▸ Page extract
========================================================================

If you don't have it documented somewhere that the resource expects a POST and does something with it, it doesn't make sense to send a POST to it expecting it to act like a GET.

REST relies on the standardized behavior of the underlying protocol, and POST is precisely the method used for an action that isn't standardized. The result of a GET, PUT and DELETE requests are clearly defined in the standard, but POST isn't. The result of a POST is subordinated to the server, so if it's not documented that you can use POST to do something, you have to assume that you can't.

It is nice that REST brings meaning to HTTP verbs (as they defined) but I prefer to agree with Scott Peal.

Here is also item from WIKI's extended explanation on POST request:

There are times when HTTP GET is less suitable even for data retrieval. An example of this is when a great deal of data would need to be specified in the URL. Browsers and web servers can have limits on the length of the URL that they will handle without truncation or error. Percent-encoding of reserved characters in URLs and query strings can significantly increase their length, and while Apache HTTP Server can handle up to 4,000 characters in a URL,[5] Microsoft Internet Explorer is limited to 2,048 characters in any URL.[6] Equally, HTTP GET should not be used where sensitive information, such as user names and passwords, have to be submitted along with other data for the request to complete. Even if HTTPS is used, preventing the data from being intercepted in transit, the browser history and the web server's logs will likely contain the full URL in plaintext, which may be exposed if either system is hacked. In these cases, HTTP POST should be used.

========================================================================

▸ Dataset content
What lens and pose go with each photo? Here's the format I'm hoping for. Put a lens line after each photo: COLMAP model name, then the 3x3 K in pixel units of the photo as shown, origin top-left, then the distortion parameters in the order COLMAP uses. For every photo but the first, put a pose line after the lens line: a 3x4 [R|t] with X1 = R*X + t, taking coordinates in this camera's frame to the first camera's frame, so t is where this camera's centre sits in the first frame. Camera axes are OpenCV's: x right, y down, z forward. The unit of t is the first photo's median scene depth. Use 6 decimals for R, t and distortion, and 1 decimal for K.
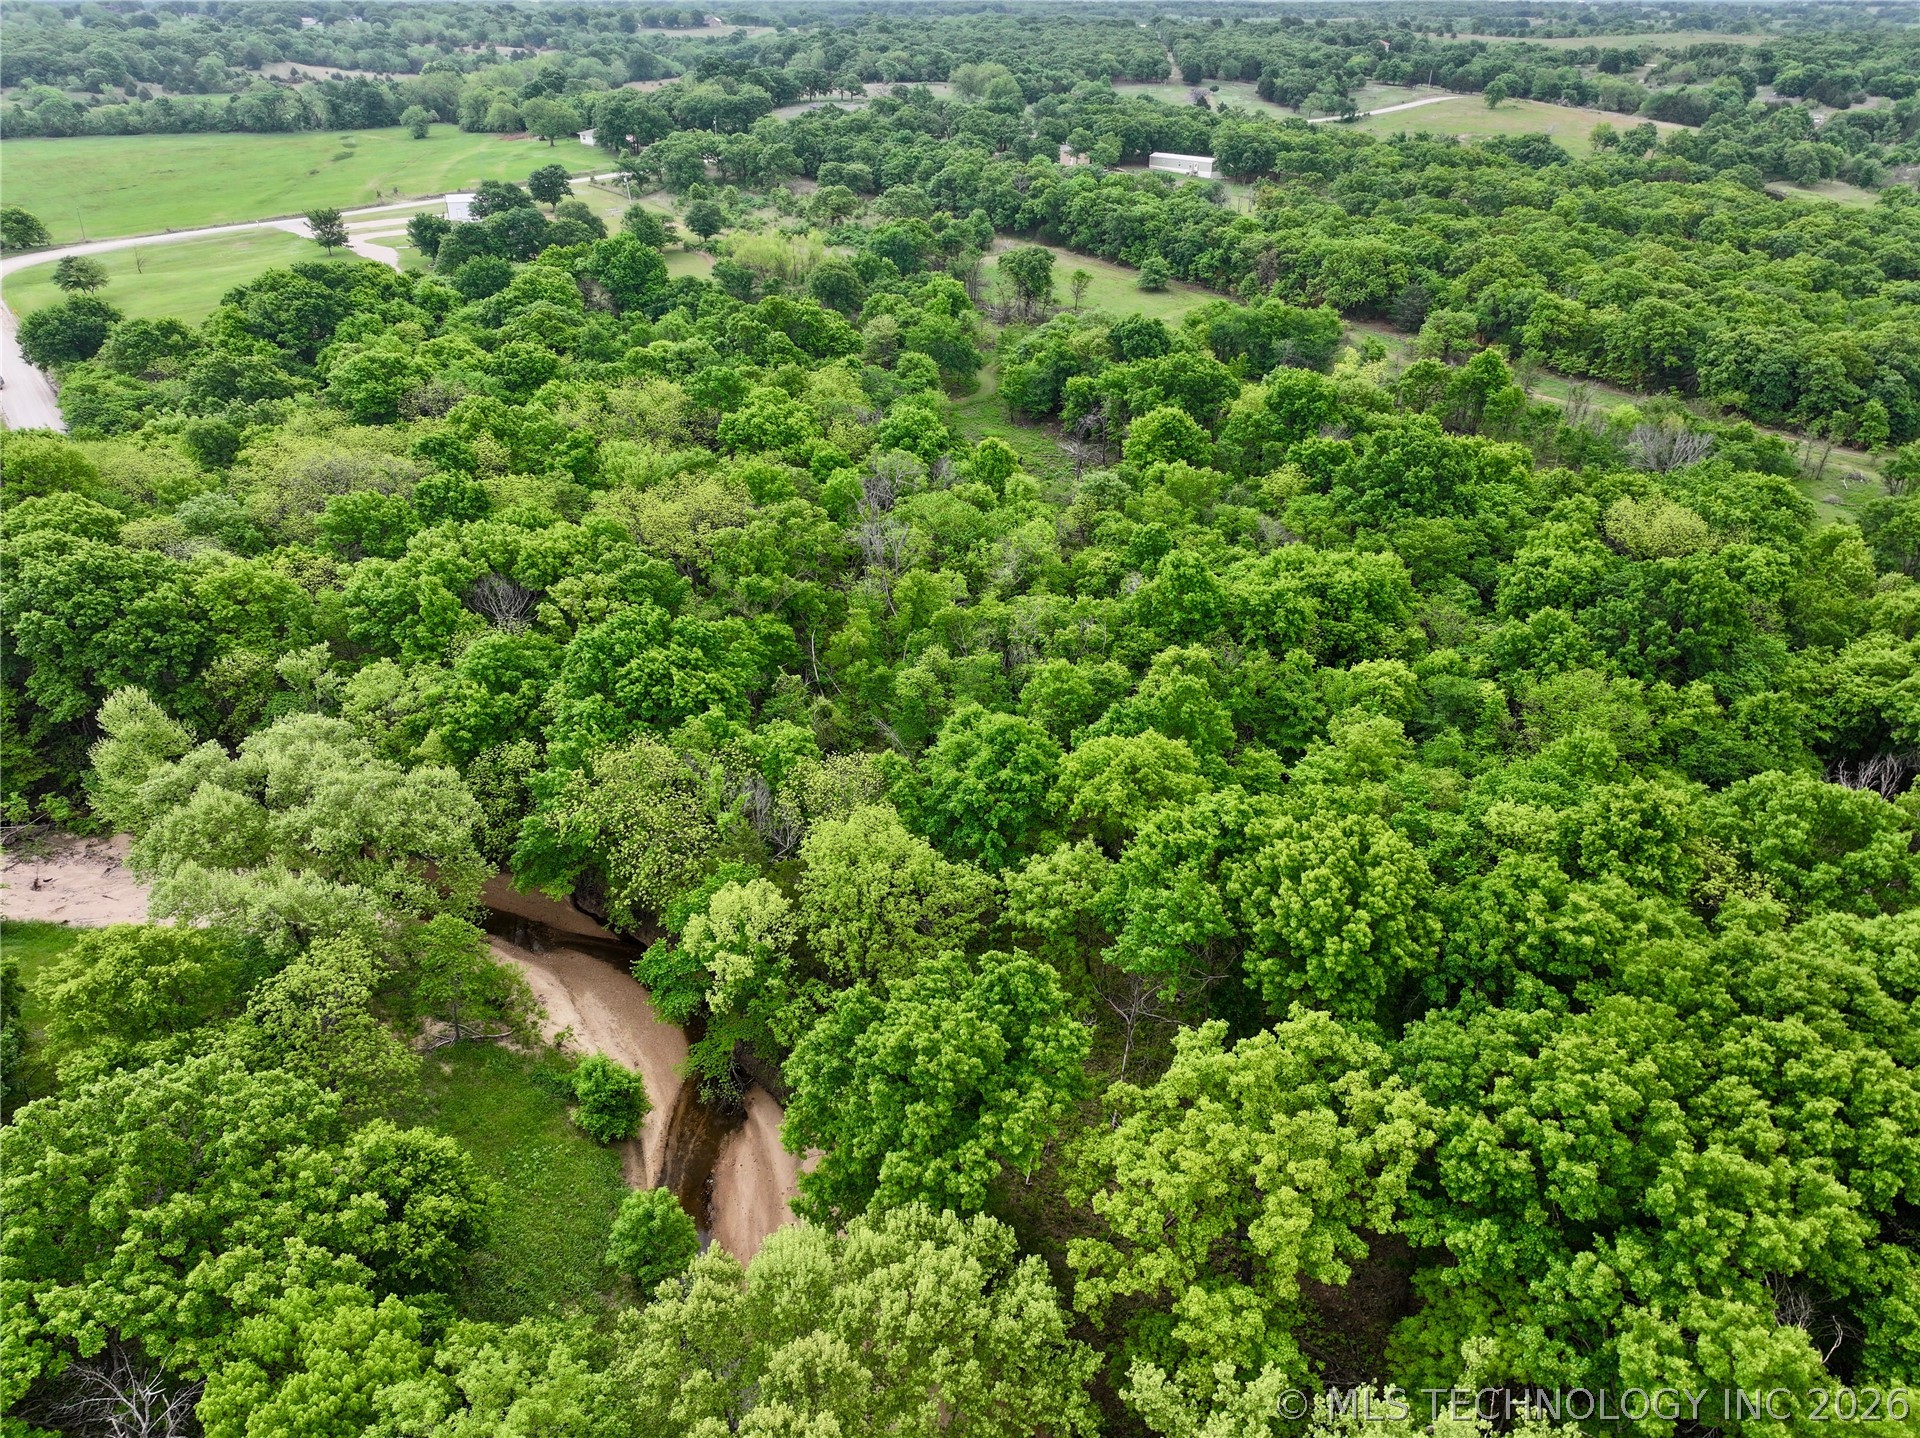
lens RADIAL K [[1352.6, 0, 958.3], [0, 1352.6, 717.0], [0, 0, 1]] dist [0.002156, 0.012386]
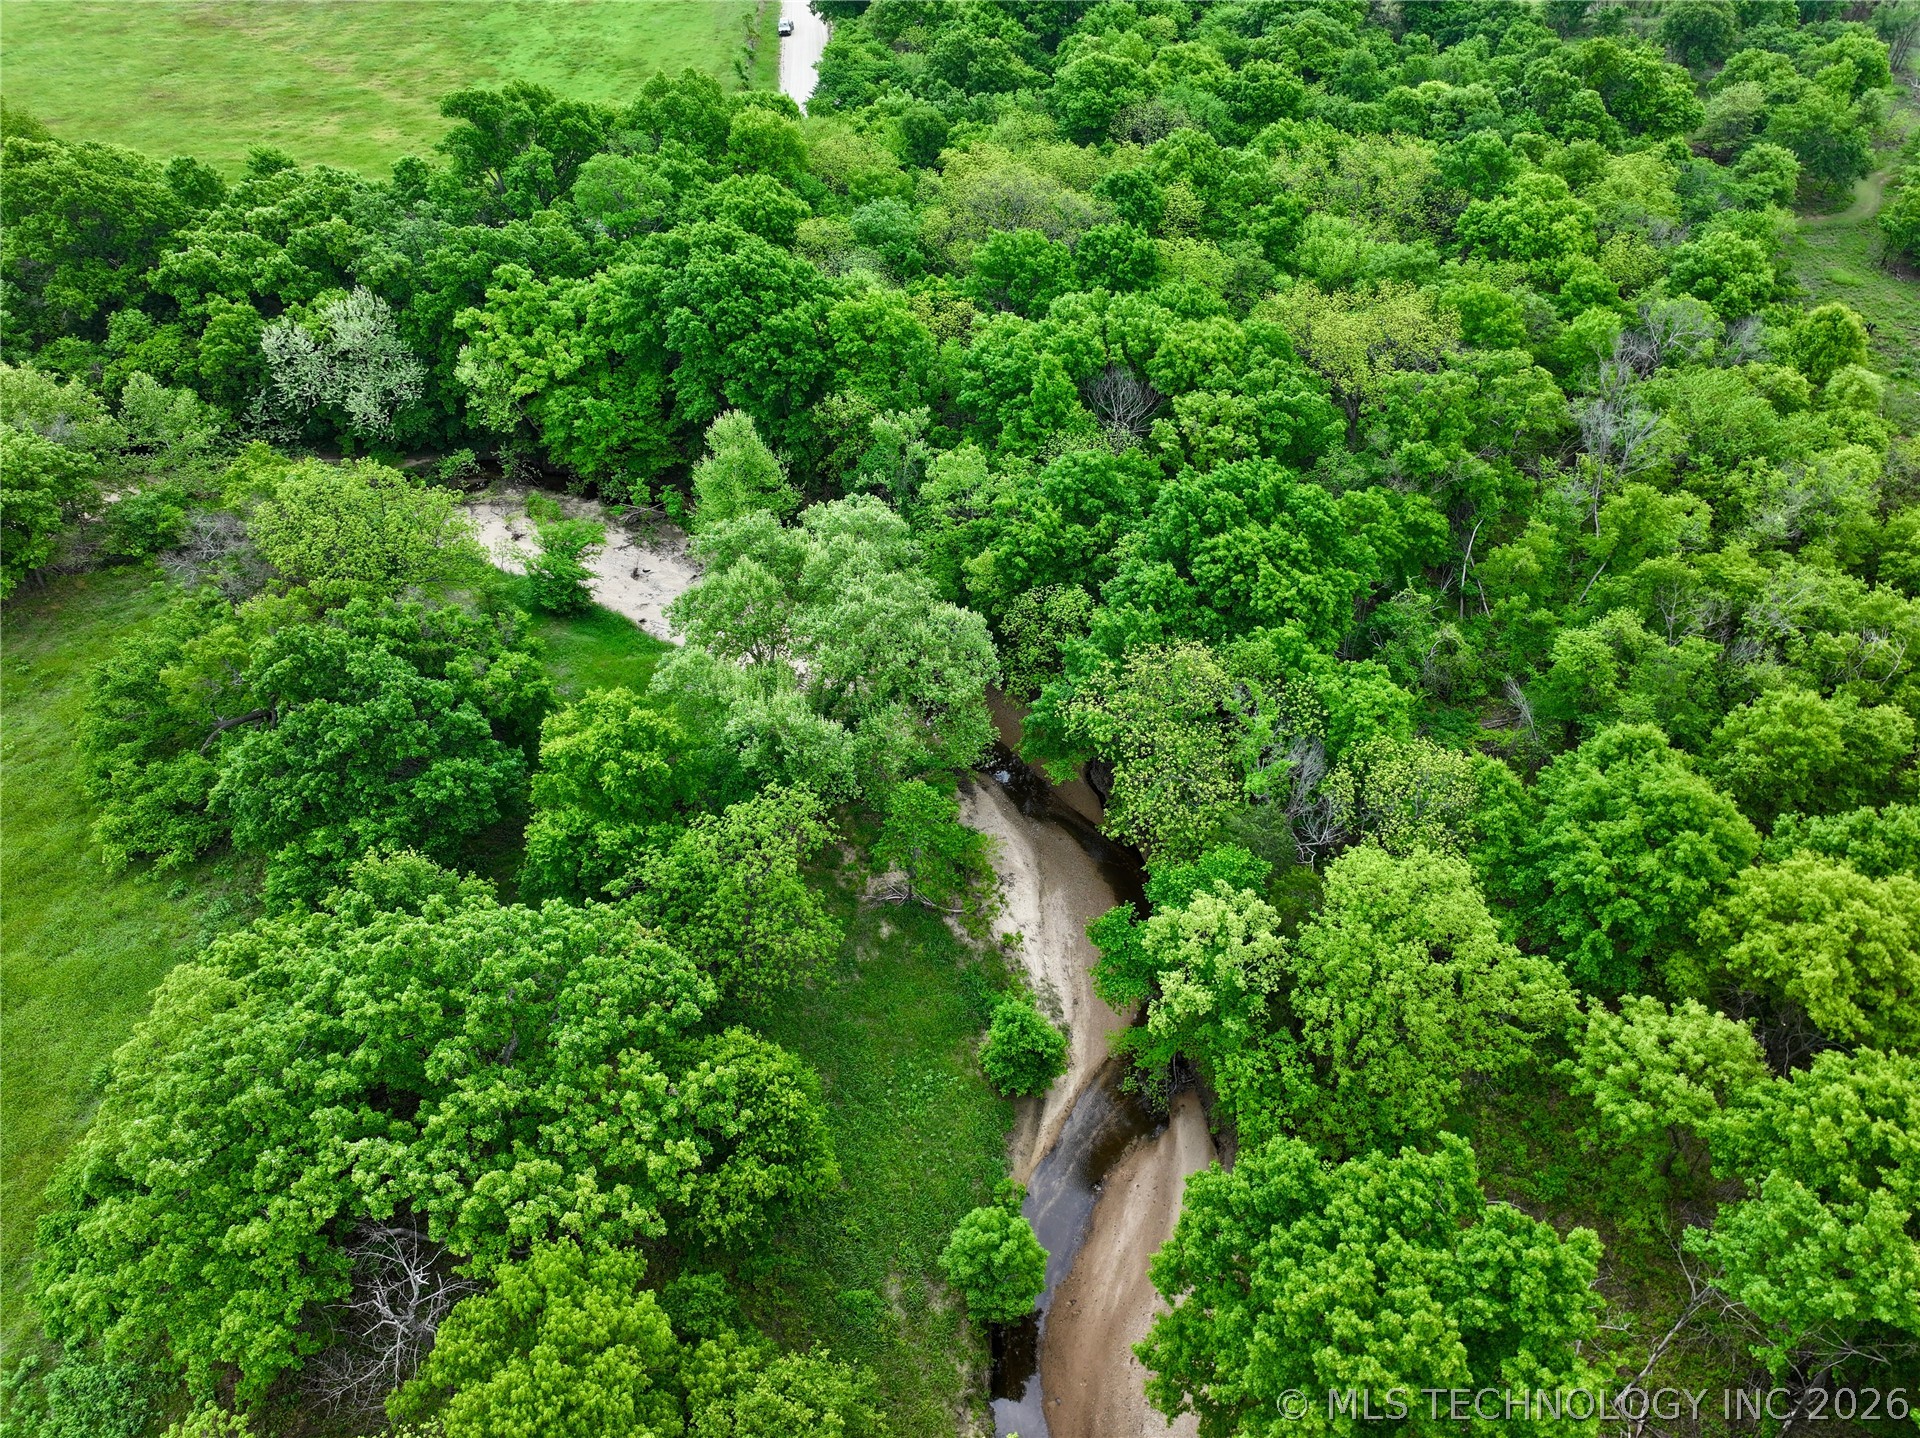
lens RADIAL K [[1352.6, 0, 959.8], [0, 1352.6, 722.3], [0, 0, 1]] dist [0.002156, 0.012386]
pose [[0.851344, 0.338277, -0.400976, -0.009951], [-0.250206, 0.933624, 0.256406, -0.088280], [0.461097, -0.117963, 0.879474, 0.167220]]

========================================================================

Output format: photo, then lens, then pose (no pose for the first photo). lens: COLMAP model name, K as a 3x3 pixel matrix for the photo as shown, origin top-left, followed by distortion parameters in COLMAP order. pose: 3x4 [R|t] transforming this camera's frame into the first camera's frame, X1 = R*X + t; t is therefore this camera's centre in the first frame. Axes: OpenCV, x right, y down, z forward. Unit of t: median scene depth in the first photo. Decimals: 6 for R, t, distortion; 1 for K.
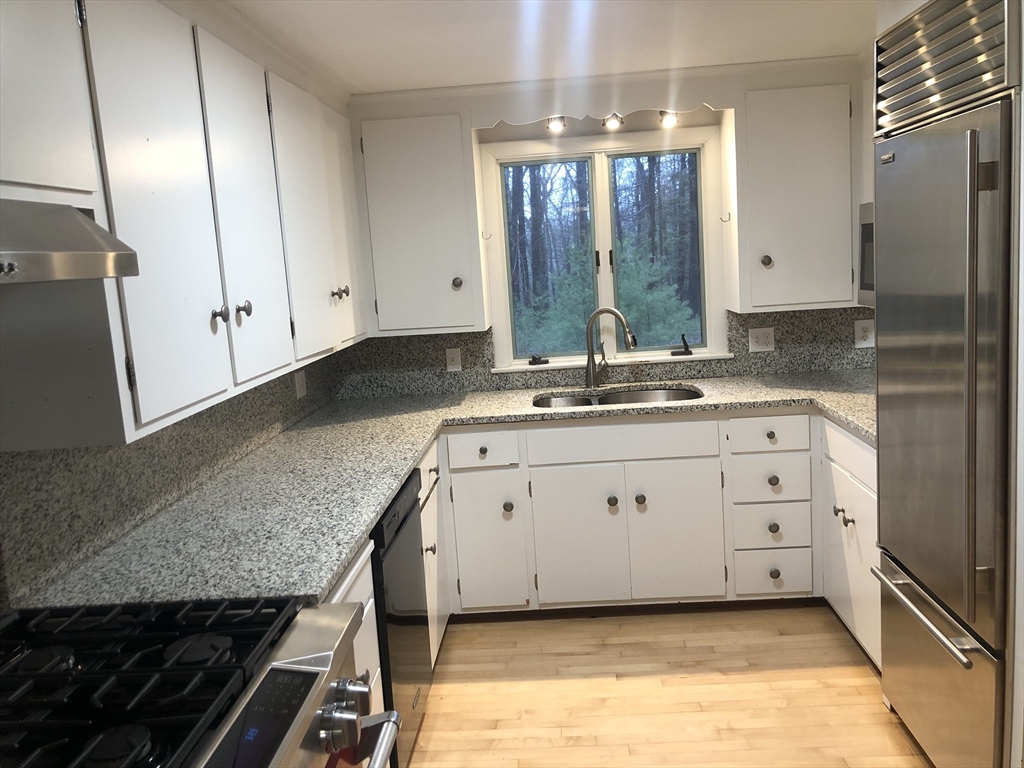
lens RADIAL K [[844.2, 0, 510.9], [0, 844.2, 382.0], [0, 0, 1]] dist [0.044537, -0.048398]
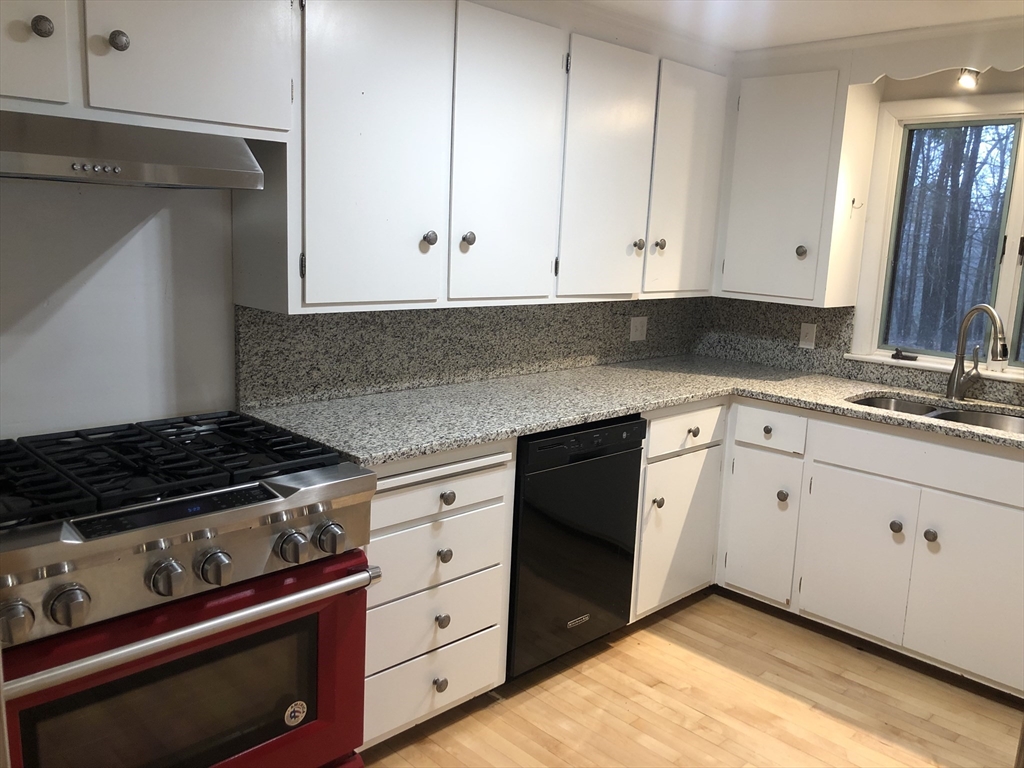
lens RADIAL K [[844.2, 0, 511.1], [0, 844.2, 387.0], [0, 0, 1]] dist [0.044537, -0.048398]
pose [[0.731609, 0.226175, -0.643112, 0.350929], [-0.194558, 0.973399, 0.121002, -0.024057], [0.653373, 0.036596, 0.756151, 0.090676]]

========================================================================

▸ Things to do
1. In the discussion of GET and POST, swap "subordinated" for "left" in the part that opens with the words containing "REST relies on" and closes with "that you can't.", then write out that part with the change.
2. According to the discussion of GET and POST, how many characters can Microsoft Internet Explorer handle in a URL?
3. Continue the discussion of GET and POST from its last sentence.
None of this work requires the records.

▸ Answers to the problems
1.
REST relies on the standardized behavior of the underlying protocol, and POST is precisely the method used for an action that isn't standardized. The result of a GET, PUT and DELETE requests are clearly defined in the standard, but POST isn't. The result of a POST is left to the server, so if it's not documented that you can use POST to do something, you have to assume that you can't.

2. 2,048 characters in any URL.

3.
I could only suggest to REST team to consider more secure use of HTTP protocol to avoid making consumers struggle with non-secure "good practice".

  • This does not really provide something new in comparison to Scott Peal's answer. You only quoted wiki/provided and link and regarding this: While a link may answer the question, it is better to include the essential parts of the answer here and provide the link for reference. Link-only answers can become invalid if the linked page changes. 

If I understand the question correctly, he needs to perform a REST GET action, but wonders if it's OK to send in data via HTTP POST method.

As Scott had nicely laid out in his answer earlier, there are many good reasons to POST input data. IMHO it should be done this way, if quality of solution is the top priority.

A while back we created an REST API to authenticate users, taking username/password and returning an access token. The API is encrypted under TLS, but exposed to public internet. After evaluating different options, we chose HTTP POST for the REST method of "GET access token," because that's the only way to meet security standards.

  • But the post is used to add something, not to get. If we can get the data as a response using the POST method. How can we perform that.

In REST, each HTTP verbs has its place and meaning.

For example,

  • GET is to get the 'resource(s)' that is pointed to in the URL.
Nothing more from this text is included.